§ Problem to work on:
Leave the pictures out, and print everything else in the records exactly.

§ The data:
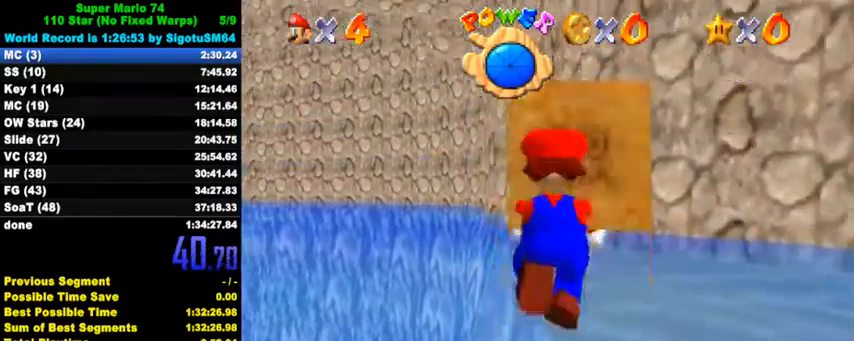
{"keys": ["right", "up"], "events": [[33, "down", "up"], [33, "shift", "up"], [133, "shift", "down"], [200, "shift", "up"], [233, "right", "down"], [267, "up", "down"]]}
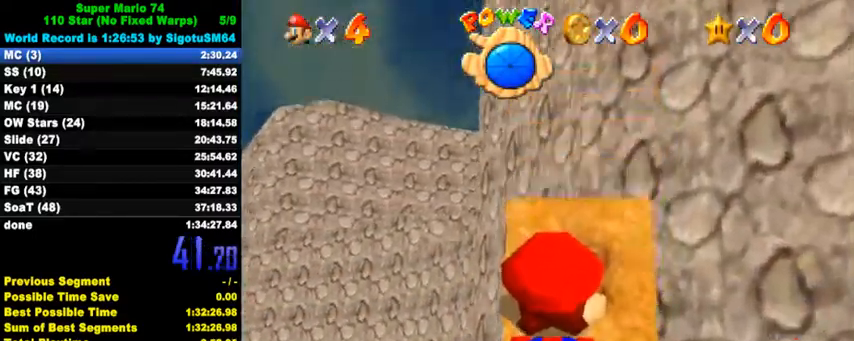
{"keys": ["down"], "events": [[167, "right", "up"], [200, "up", "up"], [300, "d", "down"], [300, "s", "down"], [333, "down", "down"], [467, "d", "up"], [467, "s", "up"]]}
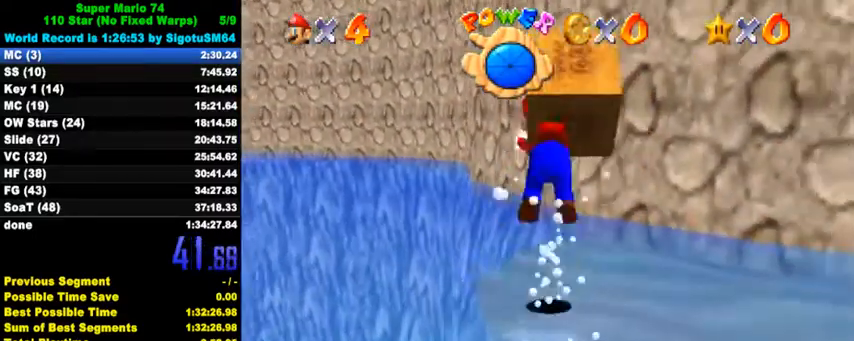
{"keys": ["down"], "events": []}
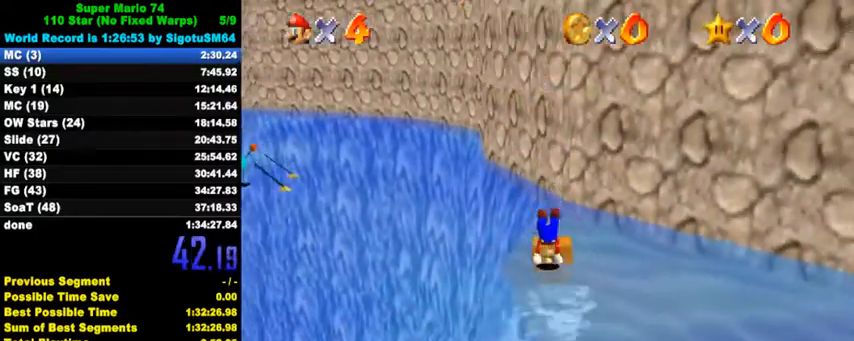
{"keys": ["down"], "events": []}
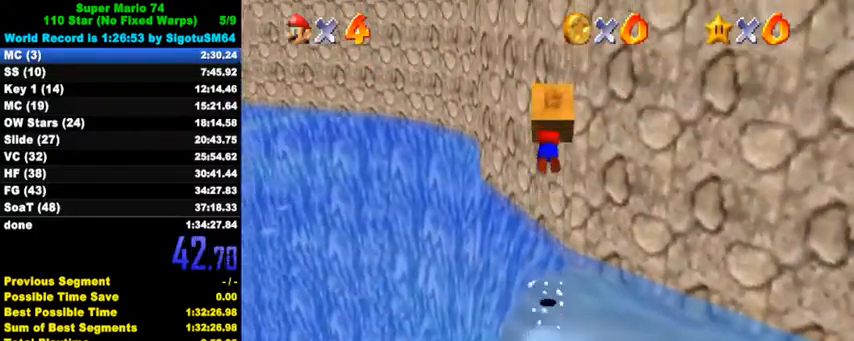
{"keys": ["a", "s", "up"], "events": [[300, "down", "up"], [333, "up", "down"], [500, "a", "down"], [500, "s", "down"]]}
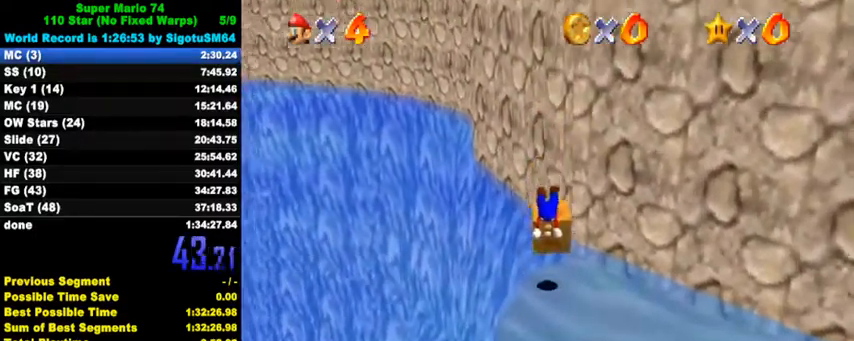
{"keys": ["a", "left", "s", "up"], "events": [[167, "a", "up"], [167, "left", "down"], [167, "s", "up"], [233, "a", "down"], [233, "s", "down"], [400, "a", "up"], [400, "s", "up"], [467, "a", "down"], [467, "s", "down"]]}
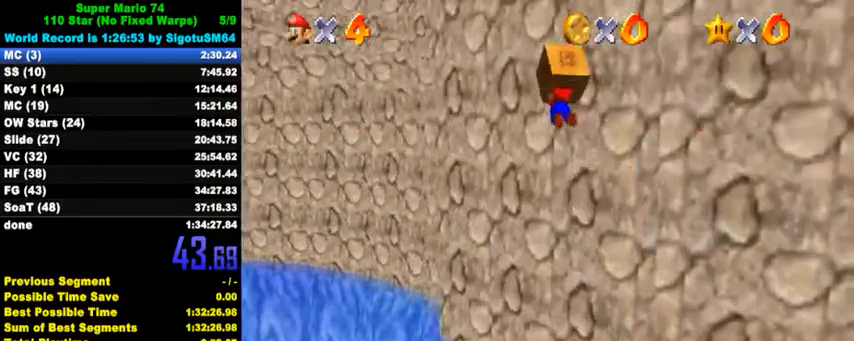
{"keys": ["a", "s", "up"], "events": [[100, "a", "up"], [100, "s", "up"], [200, "a", "down"], [200, "s", "down"], [333, "a", "up"], [333, "s", "up"], [433, "a", "down"], [433, "left", "up"], [433, "s", "down"]]}
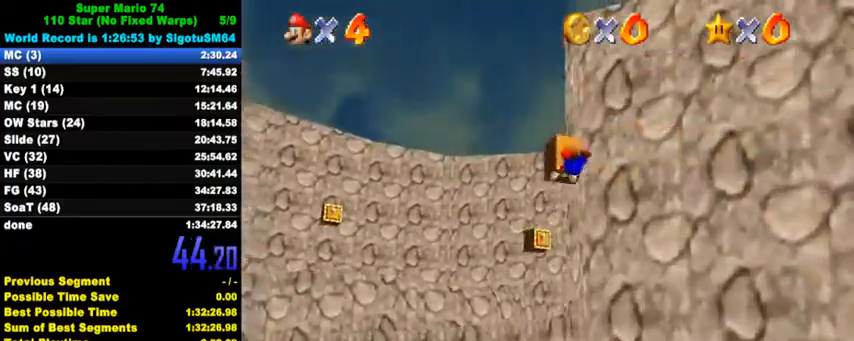
{"keys": ["right", "up"], "events": [[67, "a", "up"], [67, "right", "down"], [67, "s", "up"]]}
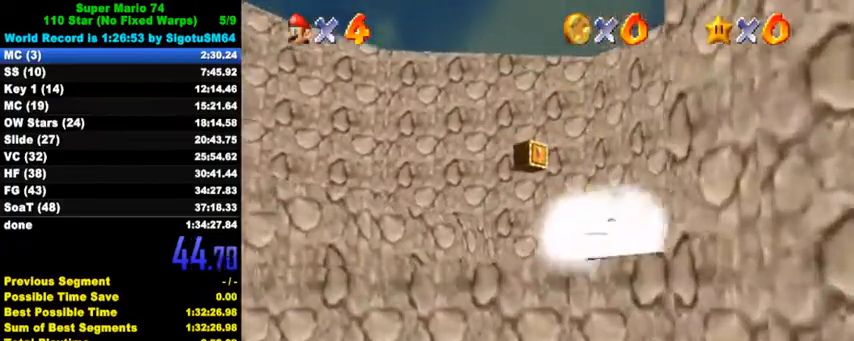
{"keys": ["left", "up"], "events": [[67, "shift", "down"], [167, "left", "down"], [167, "right", "up"], [167, "shift", "up"], [267, "shift", "down"], [267, "up", "up"], [433, "shift", "up"], [467, "up", "down"]]}
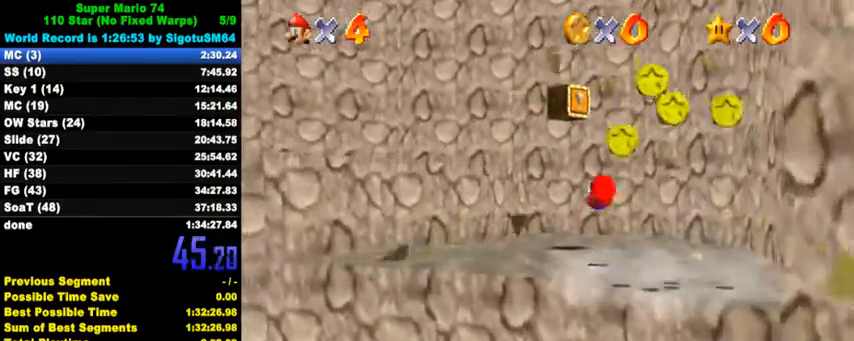
{"keys": ["left"], "events": [[333, "up", "up"]]}
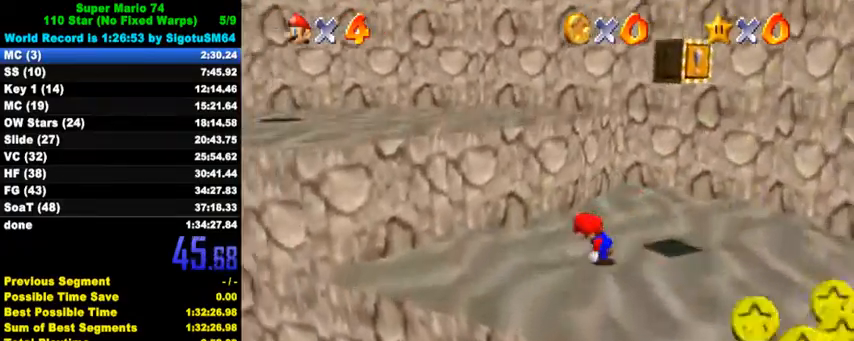
{"keys": ["left", "up"], "events": [[33, "shift", "down"], [100, "up", "down"], [467, "shift", "up"]]}
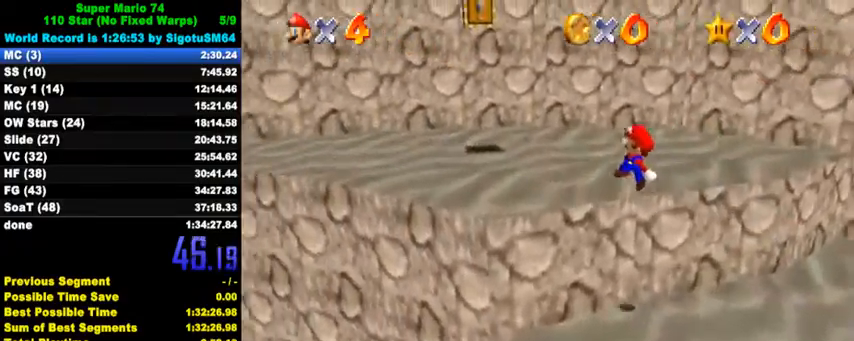
{"keys": ["up"], "events": [[467, "left", "up"]]}
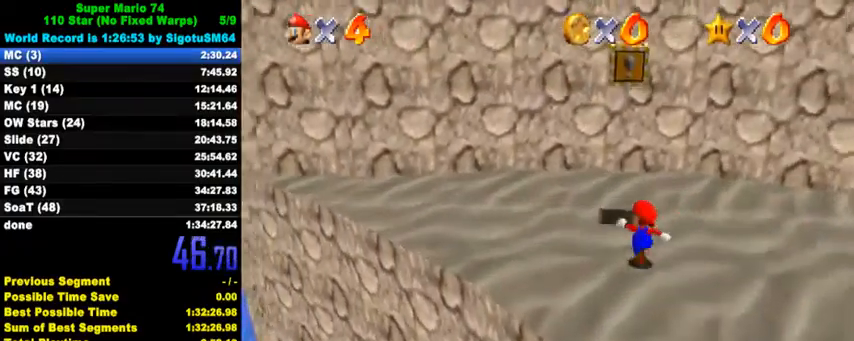
{"keys": ["shift", "y"], "events": [[100, "shift", "down"], [167, "left", "down"], [267, "left", "up"], [300, "shift", "up"], [400, "y", "down"], [433, "shift", "down"], [467, "up", "up"]]}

§ Exercise result:
{"keys": ["right", "up"], "events": [[33, "down", "up"], [33, "shift", "up"], [133, "shift", "down"], [200, "shift", "up"], [233, "right", "down"], [267, "up", "down"]]}
{"keys": ["down"], "events": [[167, "right", "up"], [200, "up", "up"], [300, "d", "down"], [300, "s", "down"], [333, "down", "down"], [467, "d", "up"], [467, "s", "up"]]}
{"keys": ["down"], "events": []}
{"keys": ["down"], "events": []}
{"keys": ["a", "s", "up"], "events": [[300, "down", "up"], [333, "up", "down"], [500, "a", "down"], [500, "s", "down"]]}
{"keys": ["a", "left", "s", "up"], "events": [[167, "a", "up"], [167, "left", "down"], [167, "s", "up"], [233, "a", "down"], [233, "s", "down"], [400, "a", "up"], [400, "s", "up"], [467, "a", "down"], [467, "s", "down"]]}
{"keys": ["a", "s", "up"], "events": [[100, "a", "up"], [100, "s", "up"], [200, "a", "down"], [200, "s", "down"], [333, "a", "up"], [333, "s", "up"], [433, "a", "down"], [433, "left", "up"], [433, "s", "down"]]}
{"keys": ["right", "up"], "events": [[67, "a", "up"], [67, "right", "down"], [67, "s", "up"]]}
{"keys": ["left", "up"], "events": [[67, "shift", "down"], [167, "left", "down"], [167, "right", "up"], [167, "shift", "up"], [267, "shift", "down"], [267, "up", "up"], [433, "shift", "up"], [467, "up", "down"]]}
{"keys": ["left"], "events": [[333, "up", "up"]]}
{"keys": ["left", "up"], "events": [[33, "shift", "down"], [100, "up", "down"], [467, "shift", "up"]]}
{"keys": ["up"], "events": [[467, "left", "up"]]}
{"keys": ["shift", "y"], "events": [[100, "shift", "down"], [167, "left", "down"], [267, "left", "up"], [300, "shift", "up"], [400, "y", "down"], [433, "shift", "down"], [467, "up", "up"]]}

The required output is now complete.